The US Air Force (USAF) has awarded Northrop Grumman a $108 million contract to procure long lead items for production of the B-21 Raider stealth bomber.
The long lead items will support the first production lot of B-21s, says the USAF.
“The B-21 Raider program is foundational to the Air Force’s operational impertative for an effective, long-range strike family of systems to guarantee our ability to strike any target, anytime, anywhere, even in the most contested environment,” says US Air Force Chief of Staff General Charles Brown.
“The quality of the aircraft build, coupled with its open systems architecture design and built-in margin for future growth, will provide our warfighters the competitive advantage we’ll need to deter current and future conflicts, and fight and win if called upon to do so.”
B-21 test aircraft are being produced under an engineering and manufacturing development contract, using the same production line that will eventually produce production examples.
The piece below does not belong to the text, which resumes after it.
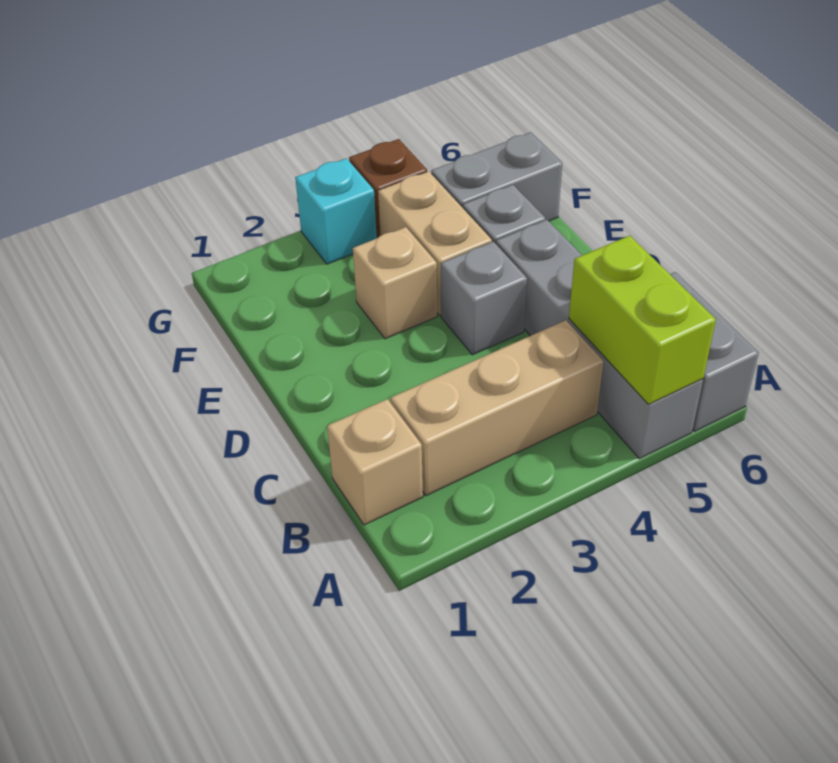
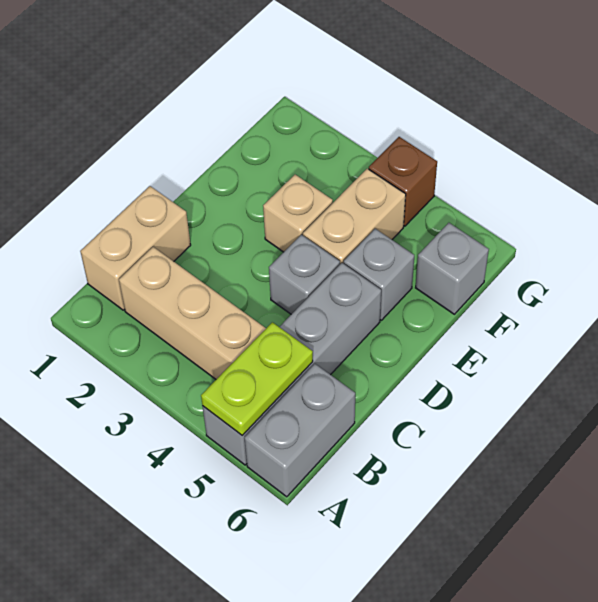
lime 1x2 brick [569,236,716,404] -> lime 1x2 plate [201,322,313,436]
tan 1x1 brick [327,399,423,525] -> tan 1x2 brick [80,186,191,310]
grey 1x2 brick [431,132,562,221] -> grey 1x1 brick [416,223,489,314]
cyan 1x1 brick [295,158,377,264] -> none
The USAF adds that the first B-21 test aircraft is undergoing loads calibration work to verify and validate its structural design prior to flight. Once this is done, there will be additional integration work and testing pending flight readiness.
The 420th Flight Test Squadron based at Edwards AFB in California is tasked with planning for testing, analysing and reporting on all flight and ground testing for the aircraft, which is being built by Northrop in Palmdale, California.
The B-21 will ultimately replace the Boeing B-1B Lancer as well as the Northrop B-2. The USAF envisages having a bomber fleet comprised entirely of B-21s and extensively-modernised Boeing B-52s.